The day after U.S. District Judge David Ezra ordered the removal of the 1,000 foot string of buoys, the conservative Fifth Circuit Court of Appeals issued an emergency stay.

In the ruling, the New Orleans-based three-judge panel did not give a reason for why it granted the State of Texas' request. The appellate court has not yet set a date for a hearing.

Gov. Greg Abbott ordered the boom of buoys to be placed into the river near Eagle Pass as part of the multi-billion dollar Operation Lone Star to deter migrants from crossing from Mexico into Texas.

Following the Fifth Circuit's stay, the buoys will be able to stay in the waters of the Rio Grande for now while the appellate court considers the Justice Department's case against the State of Texas.

The federal government argued the buoys are a threat to public safety, impeded navigation in the river, and damage U.S. relations with Mexico.

In documents, attorneys for Texas claimed the removal of the floating barrier would harm the state’s self defense from a "cartel invasion," an argument Ezra — a Reagan appointee — called "unconvincing."

Abbott's controversial border security initiative is testing the limits of a state's ability to enforce immigration policy.

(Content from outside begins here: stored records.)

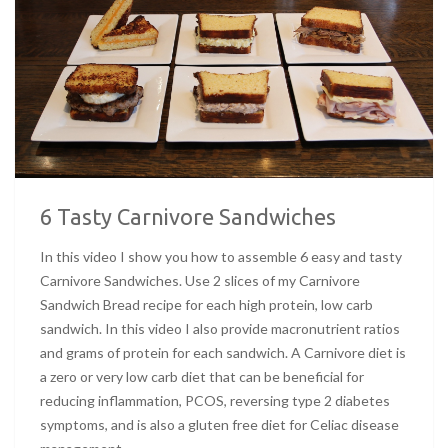
6 Tasty Carnivore Sandwiches
In this video I show you how to assemble 6 easy and tasty
Carnivore Sandwiches. Use 2 slices of my Carnivore
Sandwich Bread recipe for each high protein, low carb
sandwich. In this video I also provide macronutrient ratios
and grams of protein for each sandwich. A Carnivore diet is
a zero or very low carb diet that can be beneficial for
reducing inflammation, PCOS, reversing type 2 diabetes
symptoms, and is also a gluten free diet for Celiac disease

“Governor Abbott announced that he was not ‘asking for permission’ for Operation Lone Star, the anti-immigration program under which Texas constructed the floating barrier. Unfortunately for Texas, permission is exactly what federal law requires before installing obstructions in the nation’s navigable waters,” Ezra wrote in the ruling that the 5th Circuit negated.

Abbott has said he is ready fight the case all the way up to the U.S. Supreme Court.

“We will continue to utilize every strategy to secure the border, including deploying Texas National Guard soldiers and Department of Public Safety troopers and installing strategic barriers," Abbott's office said in a statement earlier this week.

A group of civil rights advocates, aid workers, journalists, and politicians inspected the string of wrecking ball-sized buoys, which is the centerpiece of what Gov. Greg Abbott calls Operation Lone Star.

Immigrant rights activists and congressional Democrats urged the federal government to intervene.

Congressman Lloyd Doggett, D-Austin, describedAbbott's Operation Lone Star escalations as a strategy "relying on cruelty and arrogance as a deterrent while wasting millions of taxpayer dollars."